» SOURCE DATA
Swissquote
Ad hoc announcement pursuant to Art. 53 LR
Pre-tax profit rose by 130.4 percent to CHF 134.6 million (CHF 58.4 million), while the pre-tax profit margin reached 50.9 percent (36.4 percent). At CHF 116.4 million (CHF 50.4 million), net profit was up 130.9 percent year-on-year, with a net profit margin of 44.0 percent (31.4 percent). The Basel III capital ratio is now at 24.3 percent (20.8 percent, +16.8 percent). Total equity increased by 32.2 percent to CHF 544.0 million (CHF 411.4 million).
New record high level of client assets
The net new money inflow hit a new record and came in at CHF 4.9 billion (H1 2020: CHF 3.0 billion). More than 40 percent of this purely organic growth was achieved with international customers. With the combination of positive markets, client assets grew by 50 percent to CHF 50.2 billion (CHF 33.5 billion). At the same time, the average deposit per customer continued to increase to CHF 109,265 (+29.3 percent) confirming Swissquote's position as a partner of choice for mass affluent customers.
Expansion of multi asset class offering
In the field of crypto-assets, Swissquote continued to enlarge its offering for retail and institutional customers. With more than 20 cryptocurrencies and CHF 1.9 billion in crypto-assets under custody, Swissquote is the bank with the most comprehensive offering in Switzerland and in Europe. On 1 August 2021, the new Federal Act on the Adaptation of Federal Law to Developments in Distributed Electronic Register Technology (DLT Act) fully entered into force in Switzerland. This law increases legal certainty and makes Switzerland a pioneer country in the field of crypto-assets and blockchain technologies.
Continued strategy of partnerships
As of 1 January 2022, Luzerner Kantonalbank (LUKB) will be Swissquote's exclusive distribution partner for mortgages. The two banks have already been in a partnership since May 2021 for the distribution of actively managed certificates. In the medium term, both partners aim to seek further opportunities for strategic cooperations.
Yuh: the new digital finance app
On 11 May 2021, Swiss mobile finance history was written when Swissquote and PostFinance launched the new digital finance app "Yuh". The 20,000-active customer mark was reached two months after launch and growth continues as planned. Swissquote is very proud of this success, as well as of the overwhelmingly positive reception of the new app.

» TASK DETAILS
Please restate only the opening stretch of the records above: every line from the first through the one containing "Yuh: the new digital finance app", exactly as written.

» EXERCISE OUTPUT
Swissquote
Ad hoc announcement pursuant to Art. 53 LR
Pre-tax profit rose by 130.4 percent to CHF 134.6 million (CHF 58.4 million), while the pre-tax profit margin reached 50.9 percent (36.4 percent). At CHF 116.4 million (CHF 50.4 million), net profit was up 130.9 percent year-on-year, with a net profit margin of 44.0 percent (31.4 percent). The Basel III capital ratio is now at 24.3 percent (20.8 percent, +16.8 percent). Total equity increased by 32.2 percent to CHF 544.0 million (CHF 411.4 million).
New record high level of client assets
The net new money inflow hit a new record and came in at CHF 4.9 billion (H1 2020: CHF 3.0 billion). More than 40 percent of this purely organic growth was achieved with international customers. With the combination of positive markets, client assets grew by 50 percent to CHF 50.2 billion (CHF 33.5 billion). At the same time, the average deposit per customer continued to increase to CHF 109,265 (+29.3 percent) confirming Swissquote's position as a partner of choice for mass affluent customers.
Expansion of multi asset class offering
In the field of crypto-assets, Swissquote continued to enlarge its offering for retail and institutional customers. With more than 20 cryptocurrencies and CHF 1.9 billion in crypto-assets under custody, Swissquote is the bank with the most comprehensive offering in Switzerland and in Europe. On 1 August 2021, the new Federal Act on the Adaptation of Federal Law to Developments in Distributed Electronic Register Technology (DLT Act) fully entered into force in Switzerland. This law increases legal certainty and makes Switzerland a pioneer country in the field of crypto-assets and blockchain technologies.
Continued strategy of partnerships
As of 1 January 2022, Luzerner Kantonalbank (LUKB) will be Swissquote's exclusive distribution partner for mortgages. The two banks have already been in a partnership since May 2021 for the distribution of actively managed certificates. In the medium term, both partners aim to seek further opportunities for strategic cooperations.
Yuh: the new digital finance app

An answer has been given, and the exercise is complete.